The album consists of random team photos, my adventures at the Yu Garden, a few karaoke (the majority are too embarrasing to see any space online), People's Square, and the Bund at night.

I have been in Shanghai now for almost two months. The beauty of this means that I only have a month and a half to go. This is not my desire to leave Asia as much as my need to move on to something new. My first post mentioned all the travel I had planned. This has not gone to the wayside. On Thursday, I will travel to Tokyo to visit Yusuke's millions of relatives. I am spending Thurs through Tues there and staying with an old friend that recently took a job there. I have no itinerary as of yet, but it sounds like I may have timed the cherry blossom season perfectly and I may head to Kyoto to see what all the fuss is about. A trip to Mt. Fuji may also be in order although it apparently is still too snowy to climb.

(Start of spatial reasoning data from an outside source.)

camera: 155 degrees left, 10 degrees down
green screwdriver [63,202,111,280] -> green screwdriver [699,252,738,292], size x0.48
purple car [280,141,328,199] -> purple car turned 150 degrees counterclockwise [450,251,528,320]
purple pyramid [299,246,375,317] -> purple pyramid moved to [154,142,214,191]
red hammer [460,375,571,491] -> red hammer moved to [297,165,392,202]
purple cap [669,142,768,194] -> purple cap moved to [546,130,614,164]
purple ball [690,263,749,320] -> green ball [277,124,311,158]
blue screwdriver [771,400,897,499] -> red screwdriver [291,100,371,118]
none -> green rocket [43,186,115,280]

I also plan to travel to Thailand at the end of April before heading back stateside. And Im going to try and sneak out for a weekend to Beijing. (We will see how deep I am in it at that point.)

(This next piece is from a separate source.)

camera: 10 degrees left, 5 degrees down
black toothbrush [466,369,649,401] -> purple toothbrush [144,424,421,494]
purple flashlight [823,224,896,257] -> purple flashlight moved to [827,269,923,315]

After this Tuesday, work is all downhill and so this is basically the home stretch. It is funny that I am looking forward to a sprint finish in which the prize is having no job with very few prospects. But such is life (as in "the life and times of futch"...get it?)

Speaking of which, I heard back from the Kellogg School of Management (aka Northwestern). They were very impressed with my application, so impressed that they decided to keep me on their waiting list so as to compare all additional applications against. This thus leaves me waiting until mid-june to hear if I have a spot. Additionally, if I were to get in, my financial assitance is hardly a sure thing. Its a strange feeling knowing that I would make a perfect fit in their school and yet having no specific way to tell them without a video following me around for the last 9 years. (Here comes the introspective tangent...)

Not being able to speak the local language has given me a ton of time to reminice on my life since graduating and leaving the shelter of the sparkling North Shore of Chicago. In this time, I have lived my life 4-6 months at a time. School entailed 4 months per semester with a smattering of breaks or work sprinkled liberally throughout. After school, I packed up my life and moved to mysterious Connecticut. (How was I to know that CT and Deerfield would be so similar? Banana Republic being the uniform of choice with sponsorship provided by Lexus and its fine Japanese automobiles.) Since Jan 2005, I have lived out of an oversized suitcase. (The suitcase has seen better days.) Connecticut to San Diego, San Diego to Chicago, Chicago to Cincinnati, Cincinnati to Houston, Houston back to CT, CT back to Southern Cali, and then finally some Asian culture. Hard to believe it has been over 4 years. During this time, friends have married, purchased homes, settled down, moved on with their lives. The most unfortunate part of being a well-paid transient is my life in now filled with acquantences...people I see in passing with a friendly smile and a warm hug, the promise to avoid the inevitable and not lose touch so quickly. Each time I travel to Chicago, it feels less like home and more like a stranger. (Kinda like reconnecting with a friend you havent seen since childhood and realizing that what you used to share in common (forts, kick the can, and thundercats) have not been relevent for a decade and you have nothing to talk about.) Does English allow parentheses inside of parentheses? I have been using excel too long. But I digress. In the 4+ years, I lost a grandfather I hadnt seen in years and a grandmother who was my personal hero. During this time, the Futch family emigration to the valley of the sun was completed, sans yours truly. The Bears made a super bowl, the Cubs missed a world series by 6 outs and a booted sure-thing double play ball (thats Gonzalez, not Bartman), Indiana hoops went from the top of the big ten to the cellar because of a few phone calls, and the Bulls remain mediocre at best (sorry Yusuke). All of these events occured with or without me, everything I have experienced in passing, like some ethereal ghost that appears once a month to the suprise of those in the vicinity at the time. The long and short of it is that at 27, I am ready to start living my life.

So in May, I hit the reset button with a world of work and life experience. Who knows where it will take me but things have an amazing way of working themselves out if you put yourself out there. An extremely wise team mate of mine put it this way..."Life should be like a table. If you build your life on top of one leg, you will have no balance and, if that leg should break, your life will fall to the floor. If however, you build your life with the support of many legs, your life will never fall apart should one of those legs break." I clearly need more legs to support my life. As such, this summer I plan to rebuild those legs. Reconnect with friends and family. Let them know I am still alive and more than a smile and a hug.

Only until Mid-may and the rebuilding begins. 49 days from now. My how time flies.